Plain-text document sources

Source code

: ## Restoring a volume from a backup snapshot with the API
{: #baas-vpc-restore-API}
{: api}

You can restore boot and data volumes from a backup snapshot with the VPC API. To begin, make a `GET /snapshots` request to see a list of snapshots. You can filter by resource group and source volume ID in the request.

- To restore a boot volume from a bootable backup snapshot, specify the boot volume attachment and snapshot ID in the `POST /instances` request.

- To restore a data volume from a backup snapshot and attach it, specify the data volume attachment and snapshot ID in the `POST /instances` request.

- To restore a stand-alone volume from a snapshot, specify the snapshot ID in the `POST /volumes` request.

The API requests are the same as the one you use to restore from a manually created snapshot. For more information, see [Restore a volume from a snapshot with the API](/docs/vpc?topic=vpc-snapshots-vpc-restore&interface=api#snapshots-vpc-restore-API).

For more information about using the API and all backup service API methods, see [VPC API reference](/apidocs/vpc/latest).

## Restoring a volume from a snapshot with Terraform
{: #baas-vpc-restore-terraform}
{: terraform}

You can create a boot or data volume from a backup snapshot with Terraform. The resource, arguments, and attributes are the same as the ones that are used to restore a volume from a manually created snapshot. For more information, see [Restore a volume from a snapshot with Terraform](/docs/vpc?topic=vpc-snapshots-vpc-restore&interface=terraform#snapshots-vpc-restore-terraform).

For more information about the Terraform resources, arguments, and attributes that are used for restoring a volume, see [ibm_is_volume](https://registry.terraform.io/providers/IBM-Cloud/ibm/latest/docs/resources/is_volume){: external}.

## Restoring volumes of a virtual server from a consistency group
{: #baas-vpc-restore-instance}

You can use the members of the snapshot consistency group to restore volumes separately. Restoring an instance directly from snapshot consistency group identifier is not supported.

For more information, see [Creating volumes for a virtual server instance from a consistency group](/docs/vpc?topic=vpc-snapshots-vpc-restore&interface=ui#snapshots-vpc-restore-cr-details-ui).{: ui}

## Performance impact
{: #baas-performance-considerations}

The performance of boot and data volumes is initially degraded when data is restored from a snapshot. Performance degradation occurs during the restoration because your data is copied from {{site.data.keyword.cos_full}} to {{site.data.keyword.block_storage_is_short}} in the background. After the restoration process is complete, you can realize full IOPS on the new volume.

==

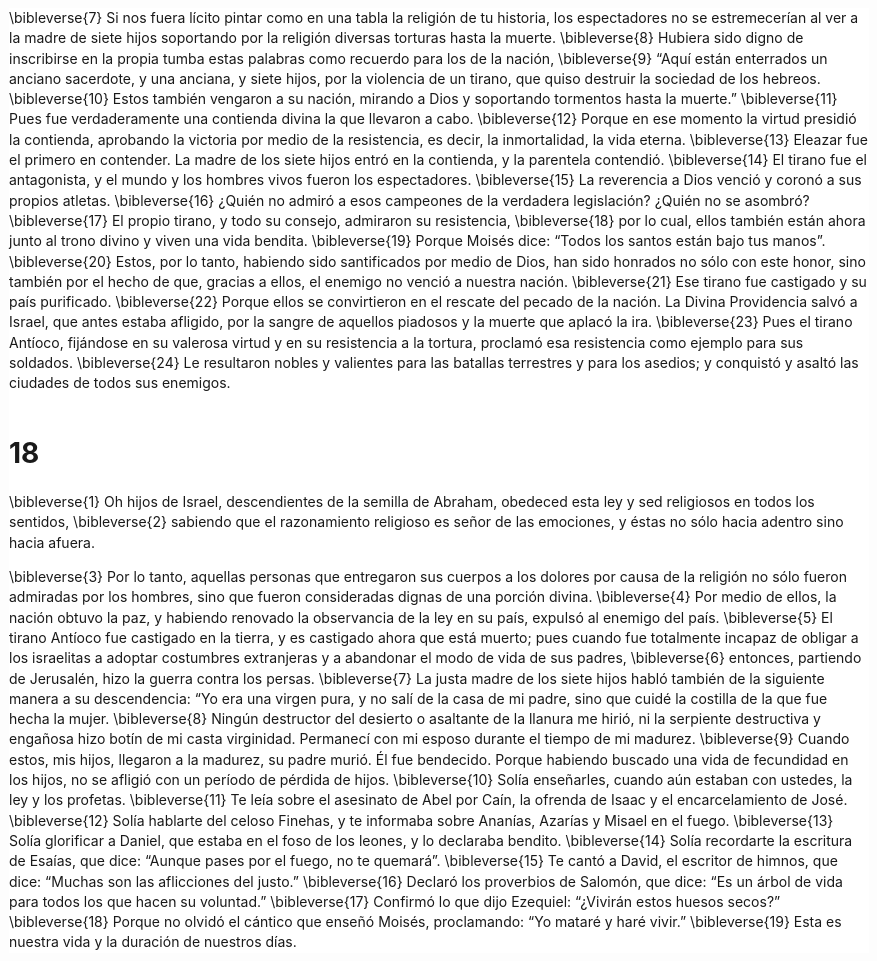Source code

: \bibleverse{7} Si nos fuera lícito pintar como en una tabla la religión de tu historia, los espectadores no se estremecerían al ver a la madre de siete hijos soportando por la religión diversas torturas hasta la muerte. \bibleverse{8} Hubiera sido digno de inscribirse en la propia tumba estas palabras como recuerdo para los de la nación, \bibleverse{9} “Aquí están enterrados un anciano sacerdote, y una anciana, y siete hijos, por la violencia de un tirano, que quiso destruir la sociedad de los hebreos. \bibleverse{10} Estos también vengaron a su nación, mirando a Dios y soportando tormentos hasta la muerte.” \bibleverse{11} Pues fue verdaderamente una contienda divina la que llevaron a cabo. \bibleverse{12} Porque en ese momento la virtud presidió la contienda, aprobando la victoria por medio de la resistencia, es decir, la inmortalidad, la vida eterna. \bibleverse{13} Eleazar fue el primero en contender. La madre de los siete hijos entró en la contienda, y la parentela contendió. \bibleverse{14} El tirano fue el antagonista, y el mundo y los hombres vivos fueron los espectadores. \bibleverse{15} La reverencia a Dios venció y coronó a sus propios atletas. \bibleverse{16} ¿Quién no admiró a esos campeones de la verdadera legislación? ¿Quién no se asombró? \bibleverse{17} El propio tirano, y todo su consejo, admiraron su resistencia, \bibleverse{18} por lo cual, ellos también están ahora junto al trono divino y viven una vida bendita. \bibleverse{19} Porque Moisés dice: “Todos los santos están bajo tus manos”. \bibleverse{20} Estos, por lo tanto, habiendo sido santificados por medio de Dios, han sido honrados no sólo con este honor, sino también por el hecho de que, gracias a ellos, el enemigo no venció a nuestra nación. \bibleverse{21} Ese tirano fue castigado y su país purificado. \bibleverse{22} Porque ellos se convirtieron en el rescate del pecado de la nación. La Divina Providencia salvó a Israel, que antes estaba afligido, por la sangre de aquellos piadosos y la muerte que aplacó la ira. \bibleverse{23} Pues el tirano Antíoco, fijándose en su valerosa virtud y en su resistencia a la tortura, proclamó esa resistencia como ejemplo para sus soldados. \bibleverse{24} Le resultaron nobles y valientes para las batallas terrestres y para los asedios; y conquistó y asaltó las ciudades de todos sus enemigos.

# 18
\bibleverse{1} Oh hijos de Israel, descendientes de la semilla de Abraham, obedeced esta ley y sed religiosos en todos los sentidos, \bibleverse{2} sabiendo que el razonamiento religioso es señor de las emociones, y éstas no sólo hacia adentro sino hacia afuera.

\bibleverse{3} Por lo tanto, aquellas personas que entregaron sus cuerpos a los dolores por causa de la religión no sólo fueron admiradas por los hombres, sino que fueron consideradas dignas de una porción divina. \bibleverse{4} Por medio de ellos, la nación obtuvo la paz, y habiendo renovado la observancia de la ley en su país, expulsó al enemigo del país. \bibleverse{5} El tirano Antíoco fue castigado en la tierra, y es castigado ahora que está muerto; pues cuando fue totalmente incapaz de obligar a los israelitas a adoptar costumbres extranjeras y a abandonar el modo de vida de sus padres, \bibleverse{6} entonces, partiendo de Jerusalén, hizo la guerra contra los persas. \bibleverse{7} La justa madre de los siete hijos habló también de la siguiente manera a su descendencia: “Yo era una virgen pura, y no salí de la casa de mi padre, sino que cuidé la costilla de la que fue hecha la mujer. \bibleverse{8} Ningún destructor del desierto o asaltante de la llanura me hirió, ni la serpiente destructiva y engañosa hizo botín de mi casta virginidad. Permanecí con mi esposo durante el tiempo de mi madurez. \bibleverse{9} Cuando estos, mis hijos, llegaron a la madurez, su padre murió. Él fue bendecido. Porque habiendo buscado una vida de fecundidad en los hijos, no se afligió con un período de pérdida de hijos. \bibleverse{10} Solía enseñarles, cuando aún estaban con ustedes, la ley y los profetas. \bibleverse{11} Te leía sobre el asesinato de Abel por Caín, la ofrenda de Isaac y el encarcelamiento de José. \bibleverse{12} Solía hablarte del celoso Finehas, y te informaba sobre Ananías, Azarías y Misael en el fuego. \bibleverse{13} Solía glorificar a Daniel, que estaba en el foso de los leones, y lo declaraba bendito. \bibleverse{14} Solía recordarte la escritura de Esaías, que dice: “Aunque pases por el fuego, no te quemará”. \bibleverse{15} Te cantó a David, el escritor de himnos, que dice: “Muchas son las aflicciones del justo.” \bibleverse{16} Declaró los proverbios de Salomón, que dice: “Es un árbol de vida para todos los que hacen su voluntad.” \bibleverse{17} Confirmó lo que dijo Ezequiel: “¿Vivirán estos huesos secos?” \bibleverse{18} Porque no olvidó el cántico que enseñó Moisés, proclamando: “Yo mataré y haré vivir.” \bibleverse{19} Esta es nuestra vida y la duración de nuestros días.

== Exercise ==
Start with the line above that contains "- To restore a data" and stop after the line that contains "- To restore a stand-alone". Output those lines exactly, and only those.

== Answer to this exercise ==
- To restore a data volume from a backup snapshot and attach it, specify the data volume attachment and snapshot ID in the `POST /instances` request.

- To restore a stand-alone volume from a snapshot, specify the snapshot ID in the `POST /volumes` request.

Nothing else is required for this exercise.